▶ _Directions for this task_
Your job is to transcribe all the records that follow, excluding any pictures.

(Saved data entries)

========================================

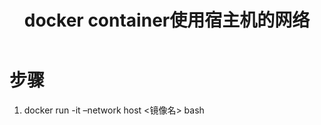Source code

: :PROPERTIES:
:ID:       4a9e75dd-d3fc-4996-89ba-dfc2c51f67a8
:END:
#+title: docker container使用宿主机的网络
#+filetags: docker

* 步骤
1. docker run -it --network host <镜像名> bash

========================================

▶ _Written response_
Source code

: :PROPERTIES:
:ID:       4a9e75dd-d3fc-4996-89ba-dfc2c51f67a8
:END:
#+title: docker container使用宿主机的网络
#+filetags: docker

* 步骤
1. docker run -it --network host <镜像名> bash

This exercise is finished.